Nova Iorque, julho 2023
«O Mundo oferece-te conforto. Mas tu não foste feito para conforto. Foste feito para as grandes obras».
Papa Bento XVI
«O direito a morrer, rapidamente se transforma no dever de morrer».
Peter Saunders
«Once we allow doctors to kill patients, we will not be able to limit the killing to those who want to die».
Peter Singer, Filosófo Marxista
Queridas Filhas,
Na mitologia grega da antiguidade contava-se a história do navio de Teseu. Com o uso, peças deste navio foram substituídas. Uma após a outra. Ao fim de anos, nenhuma das peças do navio era original. Nada no navio de Teseu esteve presente quando este foi lançado ao mar pela primeira vez. O navio é o mesmo? Se não, quando foi que o navio deixou de ser o navio de Teseu?
Este paradoxo lógico, tem levado a reflexões importantes ao longo dos séculos. As células do corpo humano são substituídas a todos os 7 a 10 anos em média. Quer isto dizer que ao final de uma década somos outra pessoa? O que define a nossa identidade?
No mundo ocidental a religião e espiritualidade vão perdendo terreno enquanto as pessoas se tornam mais materialistas. Numa recente visita a Portugal, notei melhores carros, novas casas e pessoas muito bem vestidas. Mas também Igrejas mais vazias, poucos projetos comunitários e pouca resposta de instituições a projetos de interesse público (honrosa exceção ao escritório de advogados Telles e à Fundação Cupertino de Miranda que nos apoiaram no projeto de literacia financeira).

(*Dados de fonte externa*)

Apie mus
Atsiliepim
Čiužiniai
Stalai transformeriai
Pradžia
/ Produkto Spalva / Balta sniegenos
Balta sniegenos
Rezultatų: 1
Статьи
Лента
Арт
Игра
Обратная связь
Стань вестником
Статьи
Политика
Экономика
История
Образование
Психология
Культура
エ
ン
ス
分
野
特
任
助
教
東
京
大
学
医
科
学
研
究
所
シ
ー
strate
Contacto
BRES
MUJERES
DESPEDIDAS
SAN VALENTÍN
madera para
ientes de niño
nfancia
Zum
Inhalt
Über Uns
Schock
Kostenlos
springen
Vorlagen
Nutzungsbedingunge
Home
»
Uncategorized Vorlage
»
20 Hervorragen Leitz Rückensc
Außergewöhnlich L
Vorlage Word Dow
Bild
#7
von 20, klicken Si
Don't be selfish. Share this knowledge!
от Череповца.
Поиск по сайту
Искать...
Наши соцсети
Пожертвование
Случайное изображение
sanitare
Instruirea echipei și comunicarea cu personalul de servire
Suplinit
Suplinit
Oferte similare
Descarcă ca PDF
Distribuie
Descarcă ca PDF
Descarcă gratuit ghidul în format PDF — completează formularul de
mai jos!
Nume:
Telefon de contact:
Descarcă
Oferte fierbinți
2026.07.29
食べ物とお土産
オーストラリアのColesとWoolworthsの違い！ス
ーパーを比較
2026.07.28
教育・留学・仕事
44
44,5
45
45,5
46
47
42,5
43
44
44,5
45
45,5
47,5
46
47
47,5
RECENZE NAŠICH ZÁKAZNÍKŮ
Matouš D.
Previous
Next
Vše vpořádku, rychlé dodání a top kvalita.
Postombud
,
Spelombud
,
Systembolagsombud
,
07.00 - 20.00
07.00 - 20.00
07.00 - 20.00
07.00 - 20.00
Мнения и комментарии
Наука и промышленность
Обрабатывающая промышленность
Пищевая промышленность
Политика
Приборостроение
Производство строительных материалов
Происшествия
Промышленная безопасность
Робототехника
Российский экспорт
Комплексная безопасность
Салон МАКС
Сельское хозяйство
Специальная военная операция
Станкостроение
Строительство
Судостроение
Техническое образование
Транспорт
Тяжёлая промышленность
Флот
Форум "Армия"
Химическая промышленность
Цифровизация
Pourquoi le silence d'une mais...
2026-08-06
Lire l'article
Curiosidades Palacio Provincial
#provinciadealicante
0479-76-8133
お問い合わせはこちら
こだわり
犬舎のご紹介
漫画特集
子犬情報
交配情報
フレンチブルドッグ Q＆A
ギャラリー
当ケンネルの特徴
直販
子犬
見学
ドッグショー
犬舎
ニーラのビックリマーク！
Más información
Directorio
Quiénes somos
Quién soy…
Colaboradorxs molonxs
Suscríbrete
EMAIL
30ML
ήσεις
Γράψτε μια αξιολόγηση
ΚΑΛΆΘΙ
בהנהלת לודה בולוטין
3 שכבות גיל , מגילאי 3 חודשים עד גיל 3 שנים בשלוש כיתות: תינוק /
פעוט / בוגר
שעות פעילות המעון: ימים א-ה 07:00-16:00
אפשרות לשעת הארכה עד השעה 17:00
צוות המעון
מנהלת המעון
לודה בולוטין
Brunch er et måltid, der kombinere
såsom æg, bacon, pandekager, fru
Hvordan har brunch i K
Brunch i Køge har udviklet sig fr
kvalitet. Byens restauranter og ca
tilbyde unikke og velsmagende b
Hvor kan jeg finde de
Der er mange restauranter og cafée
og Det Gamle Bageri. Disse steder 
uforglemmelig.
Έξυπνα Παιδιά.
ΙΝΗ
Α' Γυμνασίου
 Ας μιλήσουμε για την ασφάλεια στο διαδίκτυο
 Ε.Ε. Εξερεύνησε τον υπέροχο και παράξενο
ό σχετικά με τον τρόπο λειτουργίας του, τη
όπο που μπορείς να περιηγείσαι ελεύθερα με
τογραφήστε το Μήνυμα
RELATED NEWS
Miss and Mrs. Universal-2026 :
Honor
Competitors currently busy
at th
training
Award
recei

Esta tendência pode ser irrelevante ou mesmo positiva para quem acredita numa sociedade secular como marco do progresso. Mas olhemos para as ruas de Paris estes dias, e os frutos do secularismo ficam à vista: materialismo, divisão, racismo e desordem pública.
Um amigo meu tem o Pai com Alzheimer avançado. O cuidado dele requer muita energia e é fruto de dor, despesa e por vezes desespero. A maior parte do seu círculo social, com boas intenções, diz-lhe que o seu Pai não queria viver assim. Que seria melhor para todos se as coisas acabassem mais cedo. O tom é o de uma proposição óbvia que não precisa de ser provada.
Eutanásia nunca passou pela cabeça deste amigo. Concorda que tem tido momentos muito difíceis. Mas lembra que tem crescido interiormente com o sofrimento e tem tido momentos muito especiais com o seu Pai. Como quando, contra a vontade do seu Pai, o levou a um passeio no parque num dia de sol, e a meio da caminhado o Pai lhe disse: «Isto é muito bom! Obrigado».
Os átomos não formam a nossa identidade. As relações, o amor e as memórias são a parte mais importante. Quando perdemos uma relação importante ficamos diferentes para sempre, como quando perdemos um braço ou uma mão. O meu amigo não quer perder a relação que tem com o Pai.
Ou vejamos a história do ‘Team Hoyt’. Quando Rick Hoyt nasceu, o cordão umbilical apertou o seu pescoço e cortou o afluxo de oxigénio ao cérebro. Ficou quadriplégico com paragem cerebral. Os médicos recomendaram internamento numa instituição prevendo uma vida vegetal. Os pais trouxeram-no para casa. Com auxílio de um computador começou a comunicar. O pai levou-o a uma corrida de caridade para crianças deficientes. Quando voltaram a casa, num computador Rick escreveu: Quando estávamos a correr juntos as minhas deficiências desapareceram da minha vida. Desde então competiram juntos nos mais prestigiados triatlos e maratonas: o Pai a empurrar Rick numa cadeira de rodas, a dragar o filho num barco, ou a pedalar numa bicicleta com assento especial para o seu filho. Com este amor e relação o Rick, graduou-se do liceu e da Universidade. Materialmente esta história não faz sentido. A vida do Pai foi ‘perdida’ em serviço do filho. Espiritualmente, é impossível ver o vídeo dos dois a competir e não chorar e sentir inspirado.
O que define a nossa identidade? O discurso que fazemos quando ganhamos um Óscar ou um milhão de seguidores? Como gastamos os nossos milhões em férias, eventos ou iates? A verdadeira natureza humana de cada um revela-se não nos bons momentos, mas em como reagimos a momentos difíceis e tragédias.
Se estamos focados em materialismo e niilismo da filosofia progressista moderna, a eutanásia parece um passo no sentido do progresso. Se nos ligamos uns aos outros espiritualmente, na apreciação da riqueza, multidimensionalidade e diversidade da experiência e vida humana então a eutanásia não faz sentido. Perguntemos ao Rick e Dick Hoyt.